This exercise asks for every record to be output again exactly.
:::
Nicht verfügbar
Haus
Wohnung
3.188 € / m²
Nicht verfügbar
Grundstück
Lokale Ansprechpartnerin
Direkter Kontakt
:::
**Completed task:**
Nicht verfügbar
Haus
Wohnung
3.188 € / m²
Nicht verfügbar
Grundstück
Lokale Ansprechpartnerin
Direkter Kontakt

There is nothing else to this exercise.